Greek police fired tear gas trying to stop migrants who sought to force their way across the border from Turkey
Migrants trying to reach Europe have clashed violently with Greek riot police as Turkey claimed more than 76,000 people were now heading for the EU as a result of President Recep Tayyip Erdoğan’s decision to open the Turkish side of the border.
Officers fired teargas at the migrants, some of whom threw stones and wielded metal bars as they sought to force their way into Greece at the normally quiet crossing in the north-eastern town of Kastanies.
Greece’s Skai TV said Greeks had taken to using loudspeakers in the Kastanies border area to tell migrants, in English and Arabic that they were not welcome: “The Borders are Shut!”
A Greek government source put the number of people gathered on the Turkish side of the border on Sunday at 3,000, while the International Organization for Migration estimated the number at 13,000.
Turkey said on Thursday it would no longer restrain hundreds of thousands of asylum seekers in its territory from reaching Europe, their preferred destination, despite a commitment to do so under a deal reached with the European Union in 2016.
Turkey’s turnabout came after an air strike killed 33 Turkish soldiers in neighbouring northwest Syria where Ankara has deployed forces to help secure its border against a new influx of refugees from the Syrian civil war.
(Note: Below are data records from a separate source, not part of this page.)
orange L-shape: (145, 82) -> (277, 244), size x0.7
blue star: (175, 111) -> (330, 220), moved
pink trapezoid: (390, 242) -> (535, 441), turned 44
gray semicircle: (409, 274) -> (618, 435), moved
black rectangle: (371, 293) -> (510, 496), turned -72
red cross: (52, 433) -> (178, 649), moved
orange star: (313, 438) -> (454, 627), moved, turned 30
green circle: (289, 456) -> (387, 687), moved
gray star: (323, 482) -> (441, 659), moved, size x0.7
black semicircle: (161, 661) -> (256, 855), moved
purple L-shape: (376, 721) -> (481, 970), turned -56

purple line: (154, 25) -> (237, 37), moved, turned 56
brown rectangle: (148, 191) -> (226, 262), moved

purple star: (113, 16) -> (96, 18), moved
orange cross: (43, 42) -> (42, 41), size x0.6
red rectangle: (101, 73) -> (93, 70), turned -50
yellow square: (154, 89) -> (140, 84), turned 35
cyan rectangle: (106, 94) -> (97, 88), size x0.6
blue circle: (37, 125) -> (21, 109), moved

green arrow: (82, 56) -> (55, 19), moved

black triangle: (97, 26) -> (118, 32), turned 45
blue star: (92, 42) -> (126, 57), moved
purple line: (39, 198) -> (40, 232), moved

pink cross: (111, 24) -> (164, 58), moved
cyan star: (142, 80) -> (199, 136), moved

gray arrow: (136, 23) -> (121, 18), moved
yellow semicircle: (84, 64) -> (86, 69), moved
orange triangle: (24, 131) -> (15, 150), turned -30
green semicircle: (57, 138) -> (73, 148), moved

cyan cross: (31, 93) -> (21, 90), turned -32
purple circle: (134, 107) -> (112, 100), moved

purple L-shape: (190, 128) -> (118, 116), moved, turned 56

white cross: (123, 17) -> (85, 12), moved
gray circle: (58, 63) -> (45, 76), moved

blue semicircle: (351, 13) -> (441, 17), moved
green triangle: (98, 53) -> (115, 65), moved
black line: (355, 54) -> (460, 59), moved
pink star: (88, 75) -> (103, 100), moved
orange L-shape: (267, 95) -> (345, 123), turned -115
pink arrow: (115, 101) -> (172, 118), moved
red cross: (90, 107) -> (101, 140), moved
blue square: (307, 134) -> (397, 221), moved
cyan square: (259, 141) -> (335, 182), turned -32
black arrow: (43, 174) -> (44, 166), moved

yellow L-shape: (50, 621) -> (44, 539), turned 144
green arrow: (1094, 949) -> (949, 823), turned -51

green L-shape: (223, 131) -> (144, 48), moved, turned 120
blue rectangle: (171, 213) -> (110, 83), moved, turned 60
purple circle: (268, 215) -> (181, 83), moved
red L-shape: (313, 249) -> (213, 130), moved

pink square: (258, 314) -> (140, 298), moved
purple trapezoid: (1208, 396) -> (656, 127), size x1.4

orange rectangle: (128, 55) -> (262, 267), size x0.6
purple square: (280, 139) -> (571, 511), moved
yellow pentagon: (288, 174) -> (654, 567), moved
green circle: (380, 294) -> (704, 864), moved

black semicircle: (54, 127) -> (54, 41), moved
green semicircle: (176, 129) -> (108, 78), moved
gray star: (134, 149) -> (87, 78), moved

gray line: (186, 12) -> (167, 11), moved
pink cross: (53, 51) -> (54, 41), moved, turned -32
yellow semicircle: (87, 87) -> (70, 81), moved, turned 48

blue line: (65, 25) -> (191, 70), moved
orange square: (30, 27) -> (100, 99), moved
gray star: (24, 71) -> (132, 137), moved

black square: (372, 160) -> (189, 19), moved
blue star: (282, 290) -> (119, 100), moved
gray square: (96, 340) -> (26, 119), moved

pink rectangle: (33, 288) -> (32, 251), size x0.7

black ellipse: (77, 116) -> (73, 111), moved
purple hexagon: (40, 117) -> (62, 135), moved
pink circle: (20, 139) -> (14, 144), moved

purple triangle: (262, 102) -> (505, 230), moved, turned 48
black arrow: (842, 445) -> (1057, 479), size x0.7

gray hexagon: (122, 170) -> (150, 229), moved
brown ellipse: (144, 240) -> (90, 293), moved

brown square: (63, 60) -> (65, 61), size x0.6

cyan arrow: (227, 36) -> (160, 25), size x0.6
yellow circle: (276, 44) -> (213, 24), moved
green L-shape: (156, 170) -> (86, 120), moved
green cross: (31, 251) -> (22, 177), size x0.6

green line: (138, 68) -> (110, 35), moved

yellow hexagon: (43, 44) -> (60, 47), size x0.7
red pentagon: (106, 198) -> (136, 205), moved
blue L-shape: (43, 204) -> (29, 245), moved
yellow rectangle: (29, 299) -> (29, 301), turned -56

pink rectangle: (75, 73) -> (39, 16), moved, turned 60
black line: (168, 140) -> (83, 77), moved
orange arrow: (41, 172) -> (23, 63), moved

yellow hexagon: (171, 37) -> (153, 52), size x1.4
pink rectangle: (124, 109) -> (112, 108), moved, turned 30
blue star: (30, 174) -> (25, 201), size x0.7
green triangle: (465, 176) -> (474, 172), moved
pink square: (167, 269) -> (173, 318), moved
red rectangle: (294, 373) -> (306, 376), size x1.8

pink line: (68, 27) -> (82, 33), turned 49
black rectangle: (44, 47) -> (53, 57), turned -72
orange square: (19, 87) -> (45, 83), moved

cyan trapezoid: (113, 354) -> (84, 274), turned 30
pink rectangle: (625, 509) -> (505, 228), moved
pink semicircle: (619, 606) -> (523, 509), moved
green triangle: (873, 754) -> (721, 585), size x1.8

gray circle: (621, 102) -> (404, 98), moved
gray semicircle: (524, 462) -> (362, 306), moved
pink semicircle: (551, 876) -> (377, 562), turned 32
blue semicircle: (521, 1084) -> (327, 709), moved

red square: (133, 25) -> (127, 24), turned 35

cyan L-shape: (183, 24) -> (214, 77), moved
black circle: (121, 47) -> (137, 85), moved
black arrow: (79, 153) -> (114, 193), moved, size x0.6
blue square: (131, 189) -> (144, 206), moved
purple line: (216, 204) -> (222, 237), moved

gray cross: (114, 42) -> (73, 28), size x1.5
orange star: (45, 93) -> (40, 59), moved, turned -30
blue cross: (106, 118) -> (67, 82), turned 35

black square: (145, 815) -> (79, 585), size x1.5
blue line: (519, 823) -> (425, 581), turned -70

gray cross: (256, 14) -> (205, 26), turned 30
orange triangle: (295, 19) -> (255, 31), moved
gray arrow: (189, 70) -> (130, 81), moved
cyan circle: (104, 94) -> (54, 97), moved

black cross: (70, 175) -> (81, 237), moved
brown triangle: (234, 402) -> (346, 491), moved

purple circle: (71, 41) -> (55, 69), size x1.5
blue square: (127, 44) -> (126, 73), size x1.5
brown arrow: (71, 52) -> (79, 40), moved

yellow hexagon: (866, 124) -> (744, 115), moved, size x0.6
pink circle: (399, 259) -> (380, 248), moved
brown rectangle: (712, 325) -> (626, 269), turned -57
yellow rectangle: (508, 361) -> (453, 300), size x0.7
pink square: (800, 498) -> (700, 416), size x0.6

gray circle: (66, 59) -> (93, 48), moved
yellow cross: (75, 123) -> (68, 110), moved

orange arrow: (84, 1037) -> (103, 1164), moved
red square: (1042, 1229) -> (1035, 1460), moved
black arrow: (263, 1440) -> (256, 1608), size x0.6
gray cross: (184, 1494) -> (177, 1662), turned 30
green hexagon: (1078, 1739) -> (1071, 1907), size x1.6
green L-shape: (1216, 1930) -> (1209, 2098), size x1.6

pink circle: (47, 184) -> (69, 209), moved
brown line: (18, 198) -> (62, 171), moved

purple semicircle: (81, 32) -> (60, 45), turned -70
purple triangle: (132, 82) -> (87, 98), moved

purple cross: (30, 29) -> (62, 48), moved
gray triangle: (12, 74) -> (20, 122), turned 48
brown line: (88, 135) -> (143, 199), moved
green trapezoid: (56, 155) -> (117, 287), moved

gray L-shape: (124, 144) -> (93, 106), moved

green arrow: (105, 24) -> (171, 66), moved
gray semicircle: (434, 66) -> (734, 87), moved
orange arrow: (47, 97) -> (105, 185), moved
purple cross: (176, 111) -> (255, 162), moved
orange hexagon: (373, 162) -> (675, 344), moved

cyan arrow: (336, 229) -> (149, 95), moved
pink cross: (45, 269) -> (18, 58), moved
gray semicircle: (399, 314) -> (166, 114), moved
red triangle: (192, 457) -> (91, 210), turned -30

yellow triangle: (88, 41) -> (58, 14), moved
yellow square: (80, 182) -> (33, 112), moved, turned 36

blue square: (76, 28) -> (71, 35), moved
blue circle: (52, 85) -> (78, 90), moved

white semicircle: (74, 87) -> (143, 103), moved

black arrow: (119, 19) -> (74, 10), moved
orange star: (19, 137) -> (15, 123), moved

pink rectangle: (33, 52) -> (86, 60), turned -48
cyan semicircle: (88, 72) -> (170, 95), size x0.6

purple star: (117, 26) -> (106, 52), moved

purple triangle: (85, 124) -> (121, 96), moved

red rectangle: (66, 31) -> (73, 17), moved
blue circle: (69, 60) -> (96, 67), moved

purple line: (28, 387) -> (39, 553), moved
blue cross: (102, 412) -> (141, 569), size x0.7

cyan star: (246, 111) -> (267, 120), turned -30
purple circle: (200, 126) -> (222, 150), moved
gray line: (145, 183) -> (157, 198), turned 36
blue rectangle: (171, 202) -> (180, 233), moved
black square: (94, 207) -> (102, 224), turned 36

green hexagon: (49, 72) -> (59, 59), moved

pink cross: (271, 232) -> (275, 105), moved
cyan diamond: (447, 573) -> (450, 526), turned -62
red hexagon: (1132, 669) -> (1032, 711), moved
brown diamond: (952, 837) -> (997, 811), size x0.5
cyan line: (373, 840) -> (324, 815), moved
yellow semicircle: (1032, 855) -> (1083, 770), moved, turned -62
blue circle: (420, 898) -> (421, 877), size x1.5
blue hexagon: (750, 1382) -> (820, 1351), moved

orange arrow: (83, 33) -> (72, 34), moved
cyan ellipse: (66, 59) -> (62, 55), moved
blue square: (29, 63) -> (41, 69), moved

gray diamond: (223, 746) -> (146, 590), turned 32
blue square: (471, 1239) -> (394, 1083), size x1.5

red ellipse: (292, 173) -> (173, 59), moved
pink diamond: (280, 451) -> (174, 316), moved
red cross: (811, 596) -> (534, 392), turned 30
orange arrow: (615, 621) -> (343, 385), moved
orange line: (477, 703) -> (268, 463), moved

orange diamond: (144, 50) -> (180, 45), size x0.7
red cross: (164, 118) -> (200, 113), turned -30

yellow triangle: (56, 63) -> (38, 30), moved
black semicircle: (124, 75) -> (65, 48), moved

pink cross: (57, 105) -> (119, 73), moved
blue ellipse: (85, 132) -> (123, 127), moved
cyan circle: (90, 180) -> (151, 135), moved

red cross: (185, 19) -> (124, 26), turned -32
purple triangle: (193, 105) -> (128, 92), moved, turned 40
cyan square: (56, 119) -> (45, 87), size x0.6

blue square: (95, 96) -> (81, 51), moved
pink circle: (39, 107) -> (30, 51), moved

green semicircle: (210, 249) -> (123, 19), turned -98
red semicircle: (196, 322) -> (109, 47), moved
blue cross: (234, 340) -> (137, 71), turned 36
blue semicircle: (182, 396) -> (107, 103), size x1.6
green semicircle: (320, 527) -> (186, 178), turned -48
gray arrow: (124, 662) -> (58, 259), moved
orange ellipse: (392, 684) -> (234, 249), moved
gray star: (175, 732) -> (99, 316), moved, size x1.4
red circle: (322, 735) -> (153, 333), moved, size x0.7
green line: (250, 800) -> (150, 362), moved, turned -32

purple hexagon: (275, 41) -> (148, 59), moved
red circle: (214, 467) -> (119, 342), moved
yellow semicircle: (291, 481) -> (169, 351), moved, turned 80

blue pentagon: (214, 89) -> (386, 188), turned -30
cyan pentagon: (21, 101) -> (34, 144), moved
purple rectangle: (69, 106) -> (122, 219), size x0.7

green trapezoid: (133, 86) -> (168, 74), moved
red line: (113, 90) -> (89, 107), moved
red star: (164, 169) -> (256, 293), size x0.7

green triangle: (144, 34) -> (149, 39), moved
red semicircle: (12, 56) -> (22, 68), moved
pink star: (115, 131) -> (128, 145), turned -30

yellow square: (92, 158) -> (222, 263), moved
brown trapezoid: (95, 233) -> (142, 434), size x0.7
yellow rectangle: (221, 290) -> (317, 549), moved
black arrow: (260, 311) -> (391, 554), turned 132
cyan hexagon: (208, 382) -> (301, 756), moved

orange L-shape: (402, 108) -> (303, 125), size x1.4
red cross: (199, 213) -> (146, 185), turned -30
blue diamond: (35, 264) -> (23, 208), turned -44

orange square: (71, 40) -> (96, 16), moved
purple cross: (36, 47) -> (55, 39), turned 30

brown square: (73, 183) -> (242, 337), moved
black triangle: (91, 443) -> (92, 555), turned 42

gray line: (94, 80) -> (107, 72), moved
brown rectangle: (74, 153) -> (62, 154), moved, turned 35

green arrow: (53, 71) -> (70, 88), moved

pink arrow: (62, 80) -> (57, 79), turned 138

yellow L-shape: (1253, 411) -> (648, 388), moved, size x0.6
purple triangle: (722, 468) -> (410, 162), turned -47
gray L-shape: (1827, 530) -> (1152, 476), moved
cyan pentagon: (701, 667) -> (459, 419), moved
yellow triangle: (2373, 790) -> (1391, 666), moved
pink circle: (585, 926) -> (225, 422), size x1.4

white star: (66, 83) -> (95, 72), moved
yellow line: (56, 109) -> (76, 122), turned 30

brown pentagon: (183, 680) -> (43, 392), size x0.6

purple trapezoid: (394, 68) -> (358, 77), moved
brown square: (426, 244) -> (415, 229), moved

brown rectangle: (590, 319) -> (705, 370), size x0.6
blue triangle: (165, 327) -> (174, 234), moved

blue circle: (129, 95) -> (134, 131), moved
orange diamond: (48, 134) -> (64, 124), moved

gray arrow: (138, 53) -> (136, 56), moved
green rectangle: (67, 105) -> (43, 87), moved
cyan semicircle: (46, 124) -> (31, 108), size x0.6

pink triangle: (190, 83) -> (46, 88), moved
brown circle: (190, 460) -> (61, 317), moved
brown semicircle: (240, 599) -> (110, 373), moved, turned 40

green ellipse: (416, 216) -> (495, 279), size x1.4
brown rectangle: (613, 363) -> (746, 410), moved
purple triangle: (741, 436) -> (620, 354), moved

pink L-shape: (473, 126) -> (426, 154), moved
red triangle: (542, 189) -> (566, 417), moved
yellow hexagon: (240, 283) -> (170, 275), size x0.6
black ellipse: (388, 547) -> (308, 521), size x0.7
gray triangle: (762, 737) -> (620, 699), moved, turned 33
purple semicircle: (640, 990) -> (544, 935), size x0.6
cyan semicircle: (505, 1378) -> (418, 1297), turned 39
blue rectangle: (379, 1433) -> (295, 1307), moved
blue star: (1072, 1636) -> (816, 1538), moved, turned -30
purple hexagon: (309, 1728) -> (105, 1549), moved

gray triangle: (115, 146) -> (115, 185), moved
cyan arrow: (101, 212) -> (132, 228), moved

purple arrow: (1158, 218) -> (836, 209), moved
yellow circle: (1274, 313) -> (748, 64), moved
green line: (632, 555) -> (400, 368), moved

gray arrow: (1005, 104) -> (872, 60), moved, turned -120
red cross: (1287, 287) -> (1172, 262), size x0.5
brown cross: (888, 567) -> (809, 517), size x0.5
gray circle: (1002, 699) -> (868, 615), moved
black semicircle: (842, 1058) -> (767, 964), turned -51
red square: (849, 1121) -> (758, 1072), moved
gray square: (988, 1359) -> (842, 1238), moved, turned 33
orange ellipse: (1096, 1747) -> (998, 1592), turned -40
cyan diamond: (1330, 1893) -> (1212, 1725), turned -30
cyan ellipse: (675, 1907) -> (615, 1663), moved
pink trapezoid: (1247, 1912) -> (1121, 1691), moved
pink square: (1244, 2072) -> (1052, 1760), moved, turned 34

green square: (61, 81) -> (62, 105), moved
Turkey has said funds promised by the EU to help it deal with 3.7 million Syrian refugees already in the country has been slow to arrive; Ankara had threatened several times in the past to open the floodgates if it did not receive more support.
Its announcement that it had stopped containing migrants within the country triggered an almost instant rush to the border it shares with EU member state Greece.
The EU said it was supporting Greece and its neighbour Bulgaria, which also has a border with Turkey – in protecting the 27-nation bloc’s outer frontiers.
No migrants had so far tried to cross into Bulgaria from Turkey, but tensions were escalating at Turkish-Greek crossing points “very close” to Bulgarian territory, therefore Sofia had bolstered its own frontier patrols against any illegal entry, Defence Minister Krasimir Karakachanov told national radio.